Problem details –
Reproduce every line of text in the material below character for character, leaving out the pictures.

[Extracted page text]
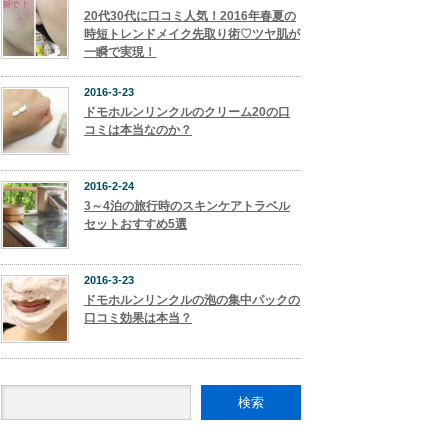
20代30代に口コミ人気！2016年春夏の
時短トレンドメイク先取り術♡ツヤ肌が
一瞬で実現！
2016-3-23
ドモホルンリンクルのクリーム20の口
コミは本当なのか？
2016-2-24
3～4泊の旅行時のスキンケアトラベル
セットおすすめ5選
2016-3-23
ドモホルンリンクルの泡の集中パックの
口コミ効果は本当？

Solution for this exercise –
20代30代に口コミ人気！2016年春夏の
時短トレンドメイク先取り術♡ツヤ肌が
一瞬で実現！
2016-3-23
ドモホルンリンクルのクリーム20の口
コミは本当なのか？
2016-2-24
3～4泊の旅行時のスキンケアトラベル
セットおすすめ5選
2016-3-23
ドモホルンリンクルの泡の集中パックの
口コミ効果は本当？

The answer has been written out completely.